One of the most moving parts of these events is the focus on where the coffee comes from. Judges expect competitors to go deeper than simply naming a country. They want to hear about the producer, the varietal, the processing method, and how these choices shape the cup. Some of the most powerful routines come from people who grew up on coffee farms. For them, it’s not just about taste; it’s about honoring the land, the work, and the generations of knowledge behind each harvest.

This is something that holds special meaning for many coffee producers, especially those who grew up on or near the farms where the beans are grown. They know the feel of ripe coffee cherries in their hands, the scent of freshly picked fruit, and the steady rhythm of harvest season. They understand their soil, their climate, and their crop through years of lived experience. When competitors on stage talk about origin, they are carrying those same values, care, pride, and respect, from the farm all the way to the cup, no matter where in the world it’s served

Competitions also help small producers gain recognition. When a coffee from a little-known farm is used in a winning routine, it can draw attention from roasters and buyers worldwide, leading to better prices and greater stability for farming communities. It’s a reminder that what happens on stage can directly support the people who make coffee possible in the first place.

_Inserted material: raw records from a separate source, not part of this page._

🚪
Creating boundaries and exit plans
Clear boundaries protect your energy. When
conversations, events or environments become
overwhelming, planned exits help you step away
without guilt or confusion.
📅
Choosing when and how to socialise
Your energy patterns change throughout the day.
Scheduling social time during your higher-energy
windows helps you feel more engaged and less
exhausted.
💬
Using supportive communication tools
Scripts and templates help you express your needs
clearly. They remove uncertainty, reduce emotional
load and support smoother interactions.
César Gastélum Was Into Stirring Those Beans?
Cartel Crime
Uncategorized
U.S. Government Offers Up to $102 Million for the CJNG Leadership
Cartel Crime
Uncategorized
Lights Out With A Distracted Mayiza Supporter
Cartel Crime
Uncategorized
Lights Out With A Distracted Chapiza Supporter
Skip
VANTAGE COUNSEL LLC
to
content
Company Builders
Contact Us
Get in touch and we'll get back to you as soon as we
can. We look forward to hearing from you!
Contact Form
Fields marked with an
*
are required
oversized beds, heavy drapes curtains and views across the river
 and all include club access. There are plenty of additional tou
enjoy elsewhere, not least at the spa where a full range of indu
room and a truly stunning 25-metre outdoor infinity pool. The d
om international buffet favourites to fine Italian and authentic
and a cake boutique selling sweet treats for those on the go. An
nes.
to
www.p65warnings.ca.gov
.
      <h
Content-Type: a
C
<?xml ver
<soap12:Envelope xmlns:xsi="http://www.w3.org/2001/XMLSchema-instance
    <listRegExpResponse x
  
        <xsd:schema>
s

If you’re curious to get closer to this world, you don’t have to start as a competitor. Ask your barista about the coffee you’re drinking. Where it’s from, how it was processed, what you should taste. Visit a cupping at a local roastery to compare different coffees side by side. Watch competition routines online and try brewing at home, changing small variables to see how they affect your cup. The more attention you give it, the more you’ll notice how much thought goes into something as simple, and as rewarding, as a cup of coffee.

For me, learning about this has changed how I look at my morning cup. Competitions aren’t about making things complicated; they’re about respect for the farmer, the coffee, the roaster, the brewer, and the person drinking it. Every step in the chain is there so we can enjoy something made with care. And now, each time I take that first sip, I think of the people and choices that made it possible from a hillside farm to the table in front of me.